Nearly a year and a half after the public launch of OpenAI and Chat GPT, we find that the methods enterprise CFOs use to measure the future value of their current investments in GenAI applications are still a work in progress.

It is admittedly early days, and one study of a small sample of enterprise CFOs does not make a trend. But we believe that what CFOs report as the drivers of a positive ROI may also undervalue GenAI’s potential business impact in the years to come.  There’s no data to benchmark or use as a guide right now. It is also difficult to forecast the impact across the business of such a transformative technology.

We  already see signs of how measuring GenAI’s impact might take shape. The enterprise CFOs who report that their firms have embedded GenAI into more complex, higher-value business functions also say the business and financial impact is stronger, and their reports of a positive ROI are more certain.

They report a more positive impact across the business in the areas of customer delivery, critical business process improvement and competitive positioning. More than three quarters (78%) of the firms who use GenAI this way count positive impacts in new product innovation, and 72% see positive impacts on market adaptability and business expansion — nearly twice as much as those who haven’t expanded their GenAI wings across the business.

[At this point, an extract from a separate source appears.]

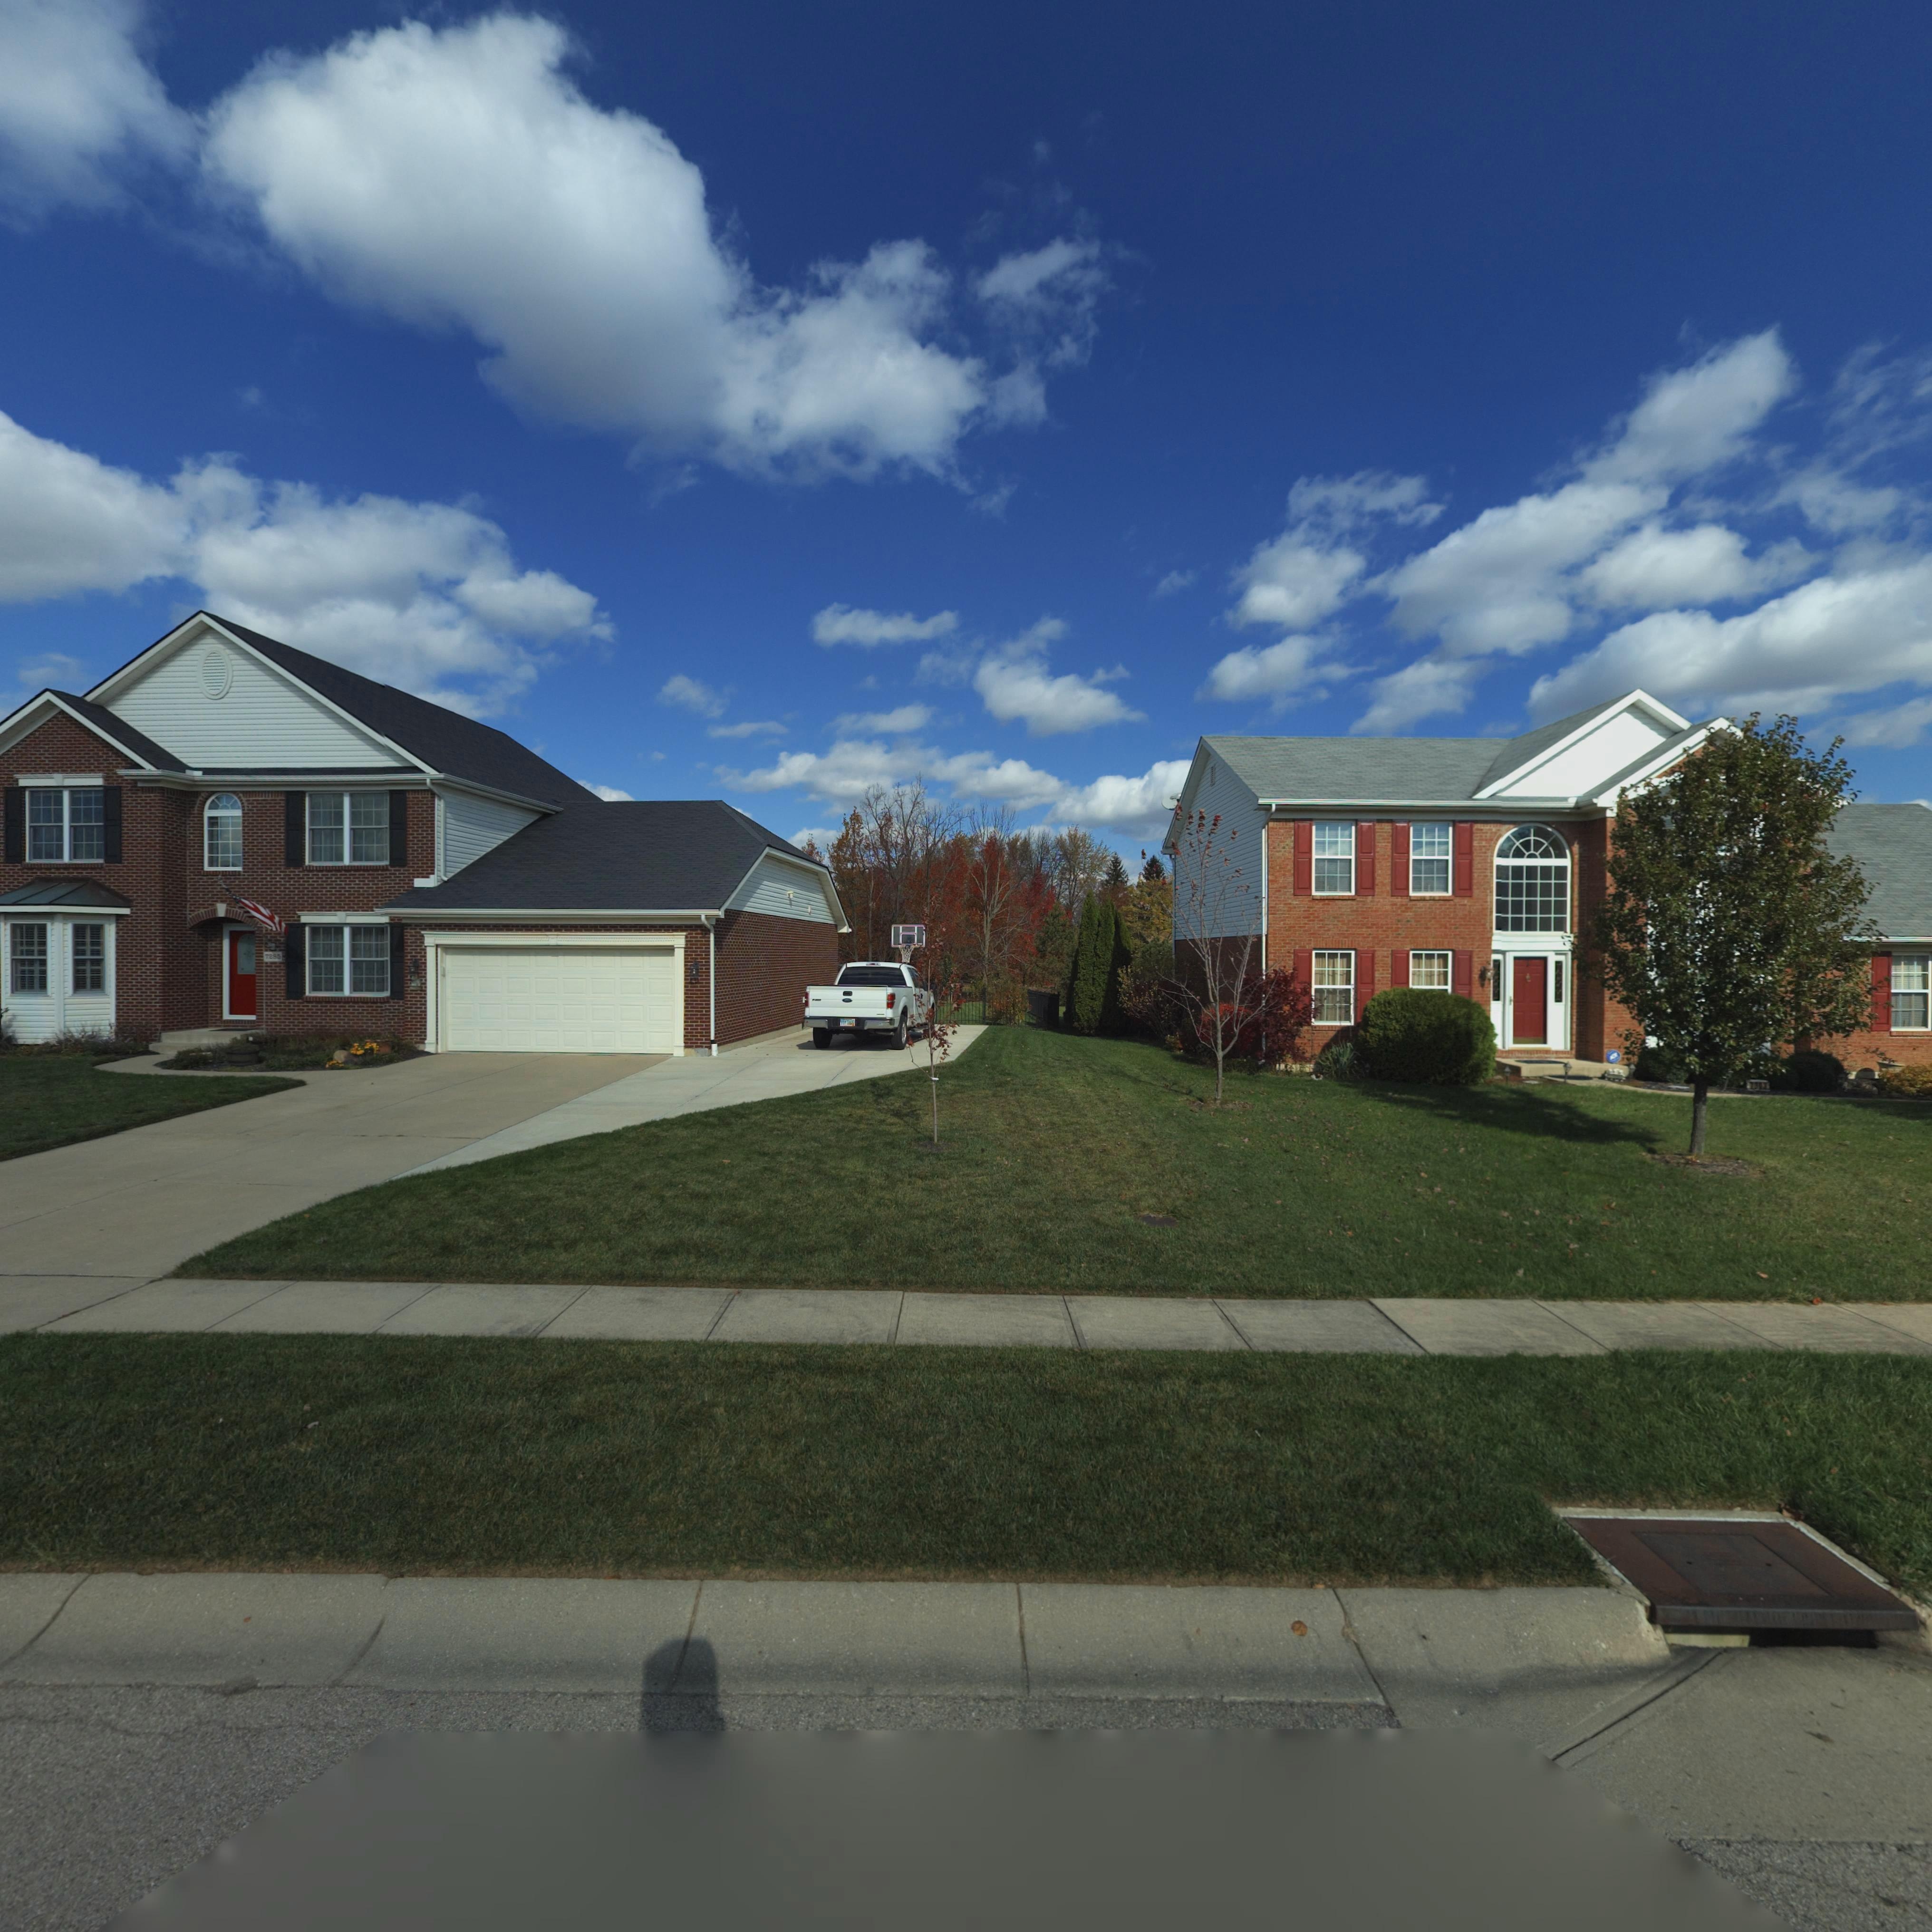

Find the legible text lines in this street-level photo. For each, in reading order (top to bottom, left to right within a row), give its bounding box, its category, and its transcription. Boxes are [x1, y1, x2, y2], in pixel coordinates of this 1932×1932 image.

Some of that can be explained by how CFOs see the staffing mix evolve over time and how it impacts the costs to support the workforce in the here and now.

Eight in ten enterprise CFOs in this study say that GenAI will have a big impact on staff mix, with nearly two thirds saying that their need for lower-skilled workers across the business has decreased at the same time the need for more analytically skilled workers has increased. CFOs have a direct line of sight into those staffing plans and forecasts, so they may be using it as a proxy for measuring business performance over the longer term.

We also see evidence that it is the blend of GenAI applications across both routine and strategic use cases that drives a stronger, more positive ROI outlook as reported by the enterprise CFOs we studied

And why we find little evidence that any single GenAI application is the “silver bullet” to take the overall business performance of the largest companies in the U.S. to the next level.